Dopo oltre tre mesi, causa Argentina e covid-19, ieri torno finalmente al cinema.
Ingolosita dal titolo e senza stare troppo a guardare le recensioni, decido per America Latina. I registi, due giovani in gamba, e il cast di prim’ordine mi convincono definitivamente che è il film giusto per riprendere un’abitudine deliziosa troppo a lungo trascurata.
Il film è la storia di Massimo, dentista nel mezzo del cammino di sua vita, che trascorre i suoi giorni nell’agiatezza di una villa assopita nella campagna laziale, con una moglie bellissima e devota, due figlie adorabili e i cani.
Qualche vizio il nostro ce l’ha. La bottiglia e le pasticche che gli servono per riempire il vuoto della noia di una tanto agognata borghesia che anestetizza ogni desiderio di ribellione e per sostenere i ritmi della professione.
E vabbè. Ci sta.
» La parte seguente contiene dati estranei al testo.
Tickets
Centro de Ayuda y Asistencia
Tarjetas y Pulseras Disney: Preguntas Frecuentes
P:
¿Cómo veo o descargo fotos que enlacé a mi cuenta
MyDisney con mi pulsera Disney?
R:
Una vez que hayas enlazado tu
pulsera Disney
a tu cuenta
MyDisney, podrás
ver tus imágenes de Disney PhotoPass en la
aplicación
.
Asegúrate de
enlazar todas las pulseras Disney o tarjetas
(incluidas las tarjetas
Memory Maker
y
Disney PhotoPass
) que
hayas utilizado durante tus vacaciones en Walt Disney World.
Non facciamo i moralisti.
La sua pacifica esistenza però viene messa a soqquadro dalla scoperta in cantina di una ragazzina, insanguinata, scarmigliata, selvaggia, imbavagliata e legata a una tubazione.
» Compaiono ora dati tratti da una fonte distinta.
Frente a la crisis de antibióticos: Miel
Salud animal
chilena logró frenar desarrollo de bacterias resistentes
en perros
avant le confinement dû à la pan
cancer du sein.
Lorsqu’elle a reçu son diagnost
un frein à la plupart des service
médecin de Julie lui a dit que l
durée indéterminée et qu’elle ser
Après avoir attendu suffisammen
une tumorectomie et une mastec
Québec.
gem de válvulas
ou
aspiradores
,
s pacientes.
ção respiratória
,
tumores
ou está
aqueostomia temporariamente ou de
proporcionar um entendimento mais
Ora, io non spoilero, ma se voi non sapete resistere alla curiosità, la cara, vecchia zia Wiki vi racconta tutta la trama dall’inizio alla fine (mancano solo i titoli di coda).
Il film è bellissimo. Ben fatto, con ottimi attori, dura appena 90 minuti, nel corso dei quali la sensazione di inquietudine per la vicenda di Massimo si intensifica sino a diventare vero e proprio disagio.
Il finale è davvero a sorpresa e ribalta tutto quello che avevamo pensato fino a quel momento.
Unico consiglio, se non siete proprio di buonissimo umore, evitatelo.